Exercise data below:

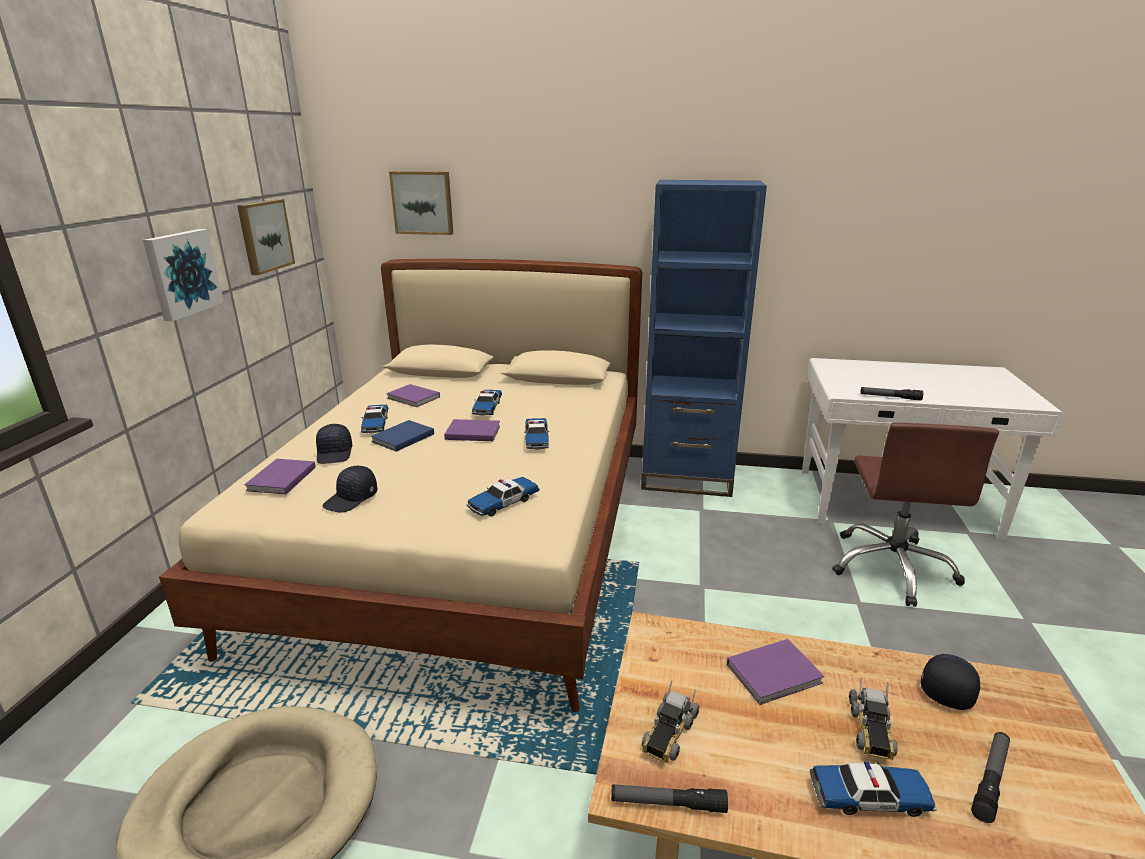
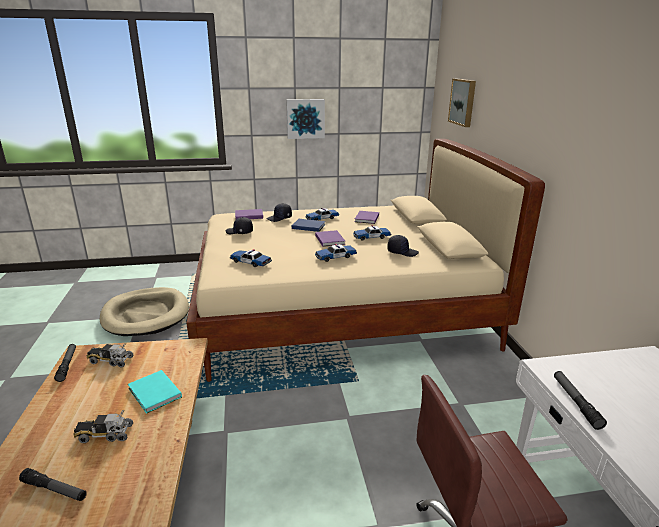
camera: 70 degrees right, 0 degrees up
(264, 236) = (374, 109): picture -> none
(686, 478) = (507, 388): blue bookcase -> none
(776, 674) = (154, 394): purple book -> turquoise book
(869, 797) = (55, 431): toy car -> none
(946, 686) = (143, 477): black cap -> black cap (402, 252)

End of Exercise data.

§ Exercise goal: The material shown above is to be repeated verbatim, and its pictures are to be omitted.

§ Result of this task:
camera: 70 degrees right, 0 degrees up
(264, 236) = (374, 109): picture -> none
(686, 478) = (507, 388): blue bookcase -> none
(776, 674) = (154, 394): purple book -> turquoise book
(869, 797) = (55, 431): toy car -> none
(946, 686) = (143, 477): black cap -> black cap (402, 252)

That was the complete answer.